(Task data begins)

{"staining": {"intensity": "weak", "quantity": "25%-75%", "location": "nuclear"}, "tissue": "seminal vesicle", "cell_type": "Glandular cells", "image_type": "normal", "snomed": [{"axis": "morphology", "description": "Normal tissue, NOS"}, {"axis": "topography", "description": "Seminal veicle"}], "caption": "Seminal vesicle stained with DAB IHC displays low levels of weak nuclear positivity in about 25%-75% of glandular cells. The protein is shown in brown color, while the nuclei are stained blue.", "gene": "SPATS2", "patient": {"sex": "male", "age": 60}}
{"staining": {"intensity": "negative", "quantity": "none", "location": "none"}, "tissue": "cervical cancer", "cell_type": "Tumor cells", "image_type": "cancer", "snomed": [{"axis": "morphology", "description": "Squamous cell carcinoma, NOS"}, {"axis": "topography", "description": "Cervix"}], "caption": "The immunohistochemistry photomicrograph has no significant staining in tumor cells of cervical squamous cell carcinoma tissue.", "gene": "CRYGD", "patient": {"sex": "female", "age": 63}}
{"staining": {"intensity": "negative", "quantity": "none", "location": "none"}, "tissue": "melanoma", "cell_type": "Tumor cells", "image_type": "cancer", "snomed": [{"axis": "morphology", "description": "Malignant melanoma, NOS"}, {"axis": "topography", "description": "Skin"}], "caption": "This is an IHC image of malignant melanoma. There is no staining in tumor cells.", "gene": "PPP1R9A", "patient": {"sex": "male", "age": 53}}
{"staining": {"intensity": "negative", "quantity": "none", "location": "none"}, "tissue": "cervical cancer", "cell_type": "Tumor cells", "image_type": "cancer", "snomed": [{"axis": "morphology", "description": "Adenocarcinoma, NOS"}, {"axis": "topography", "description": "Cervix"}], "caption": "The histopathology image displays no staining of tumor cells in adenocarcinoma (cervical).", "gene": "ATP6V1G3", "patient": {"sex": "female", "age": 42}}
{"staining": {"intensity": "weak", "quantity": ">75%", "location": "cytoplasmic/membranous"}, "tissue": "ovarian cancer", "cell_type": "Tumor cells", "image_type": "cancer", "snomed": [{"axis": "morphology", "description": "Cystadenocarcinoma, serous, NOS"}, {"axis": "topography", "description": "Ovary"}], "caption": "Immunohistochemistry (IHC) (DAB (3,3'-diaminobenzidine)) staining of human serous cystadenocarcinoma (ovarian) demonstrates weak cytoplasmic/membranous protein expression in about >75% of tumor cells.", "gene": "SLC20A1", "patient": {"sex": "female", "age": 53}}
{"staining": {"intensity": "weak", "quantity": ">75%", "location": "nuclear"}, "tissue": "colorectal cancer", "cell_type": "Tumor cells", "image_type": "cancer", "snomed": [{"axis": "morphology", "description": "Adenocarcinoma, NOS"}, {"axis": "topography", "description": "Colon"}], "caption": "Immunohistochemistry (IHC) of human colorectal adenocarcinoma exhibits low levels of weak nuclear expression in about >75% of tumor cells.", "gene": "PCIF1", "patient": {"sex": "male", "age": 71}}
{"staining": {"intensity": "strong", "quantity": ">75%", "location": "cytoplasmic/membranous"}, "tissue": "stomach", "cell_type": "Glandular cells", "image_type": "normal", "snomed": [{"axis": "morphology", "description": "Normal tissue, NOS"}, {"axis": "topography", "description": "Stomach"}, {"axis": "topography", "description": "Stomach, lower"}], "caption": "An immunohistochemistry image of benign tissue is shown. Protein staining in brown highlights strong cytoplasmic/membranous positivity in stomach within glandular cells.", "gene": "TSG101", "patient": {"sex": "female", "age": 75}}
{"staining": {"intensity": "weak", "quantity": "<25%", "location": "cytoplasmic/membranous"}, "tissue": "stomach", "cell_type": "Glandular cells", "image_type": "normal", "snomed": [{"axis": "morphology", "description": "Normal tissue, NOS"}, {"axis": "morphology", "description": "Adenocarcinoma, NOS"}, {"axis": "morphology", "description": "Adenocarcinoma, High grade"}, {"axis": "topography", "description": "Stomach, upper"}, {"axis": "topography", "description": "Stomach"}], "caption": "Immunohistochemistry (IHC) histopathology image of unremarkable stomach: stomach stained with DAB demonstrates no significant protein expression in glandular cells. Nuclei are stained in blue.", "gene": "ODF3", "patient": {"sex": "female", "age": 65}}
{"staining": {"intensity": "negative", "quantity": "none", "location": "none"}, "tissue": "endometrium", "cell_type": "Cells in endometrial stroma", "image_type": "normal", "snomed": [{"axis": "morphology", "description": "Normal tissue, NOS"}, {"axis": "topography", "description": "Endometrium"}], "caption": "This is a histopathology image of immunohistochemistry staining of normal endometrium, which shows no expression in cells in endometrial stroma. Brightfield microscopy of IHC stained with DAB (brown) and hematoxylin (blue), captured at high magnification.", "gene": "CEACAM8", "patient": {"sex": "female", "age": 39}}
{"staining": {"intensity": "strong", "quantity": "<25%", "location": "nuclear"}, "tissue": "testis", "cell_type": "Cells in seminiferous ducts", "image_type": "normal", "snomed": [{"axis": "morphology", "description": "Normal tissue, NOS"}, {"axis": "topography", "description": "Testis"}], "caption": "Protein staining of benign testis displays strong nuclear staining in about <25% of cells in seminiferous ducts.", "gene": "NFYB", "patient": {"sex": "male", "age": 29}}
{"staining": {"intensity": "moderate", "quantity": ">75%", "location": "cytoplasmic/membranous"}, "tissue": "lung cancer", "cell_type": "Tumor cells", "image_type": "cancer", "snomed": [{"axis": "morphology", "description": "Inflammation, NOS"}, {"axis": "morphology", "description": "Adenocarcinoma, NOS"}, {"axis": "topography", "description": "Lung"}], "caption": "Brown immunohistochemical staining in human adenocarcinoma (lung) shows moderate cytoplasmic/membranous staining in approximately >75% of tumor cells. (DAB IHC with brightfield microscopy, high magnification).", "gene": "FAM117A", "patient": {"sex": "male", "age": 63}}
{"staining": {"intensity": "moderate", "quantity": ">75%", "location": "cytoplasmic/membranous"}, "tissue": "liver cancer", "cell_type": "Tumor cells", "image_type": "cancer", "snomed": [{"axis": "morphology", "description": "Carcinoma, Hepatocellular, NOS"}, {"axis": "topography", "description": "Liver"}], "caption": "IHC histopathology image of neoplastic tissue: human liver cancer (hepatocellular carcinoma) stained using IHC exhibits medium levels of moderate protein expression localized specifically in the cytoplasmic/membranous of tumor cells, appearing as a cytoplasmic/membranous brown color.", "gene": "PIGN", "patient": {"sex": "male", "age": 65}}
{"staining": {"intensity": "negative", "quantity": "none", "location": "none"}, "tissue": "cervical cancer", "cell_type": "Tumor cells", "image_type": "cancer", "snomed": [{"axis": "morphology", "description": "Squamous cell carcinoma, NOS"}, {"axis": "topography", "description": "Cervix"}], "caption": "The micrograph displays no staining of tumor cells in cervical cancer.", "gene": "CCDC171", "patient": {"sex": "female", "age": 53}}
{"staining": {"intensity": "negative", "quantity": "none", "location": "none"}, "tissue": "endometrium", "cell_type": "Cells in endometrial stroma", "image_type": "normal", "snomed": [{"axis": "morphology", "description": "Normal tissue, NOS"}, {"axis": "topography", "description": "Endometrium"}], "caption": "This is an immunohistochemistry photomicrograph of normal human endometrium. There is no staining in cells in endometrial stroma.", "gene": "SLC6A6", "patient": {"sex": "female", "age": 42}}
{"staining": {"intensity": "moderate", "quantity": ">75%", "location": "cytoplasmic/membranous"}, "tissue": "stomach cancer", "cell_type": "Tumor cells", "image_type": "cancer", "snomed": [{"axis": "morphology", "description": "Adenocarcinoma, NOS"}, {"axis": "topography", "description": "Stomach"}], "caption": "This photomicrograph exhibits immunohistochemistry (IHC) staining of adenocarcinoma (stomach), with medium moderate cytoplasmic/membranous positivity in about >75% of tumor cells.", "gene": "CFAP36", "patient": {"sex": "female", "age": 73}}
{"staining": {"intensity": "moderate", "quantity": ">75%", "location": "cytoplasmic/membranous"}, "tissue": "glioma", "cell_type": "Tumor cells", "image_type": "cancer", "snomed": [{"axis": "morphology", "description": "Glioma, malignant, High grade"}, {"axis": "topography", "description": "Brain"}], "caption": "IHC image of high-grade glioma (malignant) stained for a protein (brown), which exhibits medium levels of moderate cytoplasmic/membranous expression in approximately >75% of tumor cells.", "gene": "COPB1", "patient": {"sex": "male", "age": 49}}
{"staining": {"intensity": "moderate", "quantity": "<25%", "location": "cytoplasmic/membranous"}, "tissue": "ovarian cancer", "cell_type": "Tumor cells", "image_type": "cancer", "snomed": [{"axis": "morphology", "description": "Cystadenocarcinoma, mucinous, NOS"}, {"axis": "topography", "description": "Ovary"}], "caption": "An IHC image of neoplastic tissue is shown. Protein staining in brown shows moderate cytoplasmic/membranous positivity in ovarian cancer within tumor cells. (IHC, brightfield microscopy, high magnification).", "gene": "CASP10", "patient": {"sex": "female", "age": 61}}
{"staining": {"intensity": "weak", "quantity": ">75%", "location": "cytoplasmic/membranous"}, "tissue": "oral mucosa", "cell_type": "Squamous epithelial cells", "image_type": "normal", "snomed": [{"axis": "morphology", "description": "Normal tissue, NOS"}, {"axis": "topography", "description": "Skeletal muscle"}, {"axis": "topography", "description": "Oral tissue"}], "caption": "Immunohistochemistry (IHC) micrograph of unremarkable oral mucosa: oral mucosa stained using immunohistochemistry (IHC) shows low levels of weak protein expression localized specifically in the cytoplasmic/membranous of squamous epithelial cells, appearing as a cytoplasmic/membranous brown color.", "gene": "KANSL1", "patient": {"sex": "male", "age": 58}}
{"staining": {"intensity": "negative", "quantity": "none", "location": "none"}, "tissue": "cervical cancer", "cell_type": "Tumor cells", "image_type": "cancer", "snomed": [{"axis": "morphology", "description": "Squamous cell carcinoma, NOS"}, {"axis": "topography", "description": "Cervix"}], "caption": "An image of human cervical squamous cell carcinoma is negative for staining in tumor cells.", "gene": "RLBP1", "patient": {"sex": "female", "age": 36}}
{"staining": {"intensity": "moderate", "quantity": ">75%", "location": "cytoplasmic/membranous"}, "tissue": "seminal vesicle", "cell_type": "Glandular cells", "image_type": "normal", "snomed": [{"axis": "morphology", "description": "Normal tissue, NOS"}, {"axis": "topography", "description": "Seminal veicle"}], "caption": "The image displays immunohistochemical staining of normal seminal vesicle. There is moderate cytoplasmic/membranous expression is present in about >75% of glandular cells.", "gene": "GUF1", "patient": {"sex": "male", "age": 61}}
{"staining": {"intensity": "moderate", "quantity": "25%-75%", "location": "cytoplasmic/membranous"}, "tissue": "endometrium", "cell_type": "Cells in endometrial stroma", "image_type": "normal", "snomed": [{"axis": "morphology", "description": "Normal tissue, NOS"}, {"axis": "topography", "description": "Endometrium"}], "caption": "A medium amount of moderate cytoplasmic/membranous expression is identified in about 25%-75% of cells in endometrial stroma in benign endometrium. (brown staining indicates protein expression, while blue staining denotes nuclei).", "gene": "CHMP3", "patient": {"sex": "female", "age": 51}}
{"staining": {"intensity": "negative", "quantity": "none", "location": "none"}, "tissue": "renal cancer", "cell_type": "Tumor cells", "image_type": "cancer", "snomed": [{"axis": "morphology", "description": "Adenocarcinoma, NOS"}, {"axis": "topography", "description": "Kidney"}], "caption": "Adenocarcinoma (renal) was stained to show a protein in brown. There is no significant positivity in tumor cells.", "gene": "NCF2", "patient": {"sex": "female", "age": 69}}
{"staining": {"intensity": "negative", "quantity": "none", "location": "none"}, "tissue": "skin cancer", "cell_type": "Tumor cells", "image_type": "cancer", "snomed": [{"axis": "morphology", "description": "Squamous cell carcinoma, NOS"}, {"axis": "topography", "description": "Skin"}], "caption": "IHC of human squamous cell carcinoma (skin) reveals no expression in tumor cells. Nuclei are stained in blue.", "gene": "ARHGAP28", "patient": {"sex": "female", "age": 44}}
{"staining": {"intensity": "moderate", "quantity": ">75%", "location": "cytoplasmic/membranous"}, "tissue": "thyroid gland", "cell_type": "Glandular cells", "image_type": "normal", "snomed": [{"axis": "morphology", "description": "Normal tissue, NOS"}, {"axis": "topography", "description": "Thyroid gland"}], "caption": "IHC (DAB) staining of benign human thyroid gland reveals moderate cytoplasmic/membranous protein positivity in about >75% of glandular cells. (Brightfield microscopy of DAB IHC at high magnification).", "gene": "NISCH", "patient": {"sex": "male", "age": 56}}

(Task data ends)

- **Activity**
Print the lines above from the one with "micrograph displays no" through the one with "is an immunohistochemistry", both included, exactly as written and nothing more.

- **Answer area**
{"staining": {"intensity": "negative", "quantity": "none", "location": "none"}, "tissue": "cervical cancer", "cell_type": "Tumor cells", "image_type": "cancer", "snomed": [{"axis": "morphology", "description": "Squamous cell carcinoma, NOS"}, {"axis": "topography", "description": "Cervix"}], "caption": "The micrograph displays no staining of tumor cells in cervical cancer.", "gene": "CCDC171", "patient": {"sex": "female", "age": 53}}
{"staining": {"intensity": "negative", "quantity": "none", "location": "none"}, "tissue": "endometrium", "cell_type": "Cells in endometrial stroma", "image_type": "normal", "snomed": [{"axis": "morphology", "description": "Normal tissue, NOS"}, {"axis": "topography", "description": "Endometrium"}], "caption": "This is an immunohistochemistry photomicrograph of normal human endometrium. There is no staining in cells in endometrial stroma.", "gene": "SLC6A6", "patient": {"sex": "female", "age": 42}}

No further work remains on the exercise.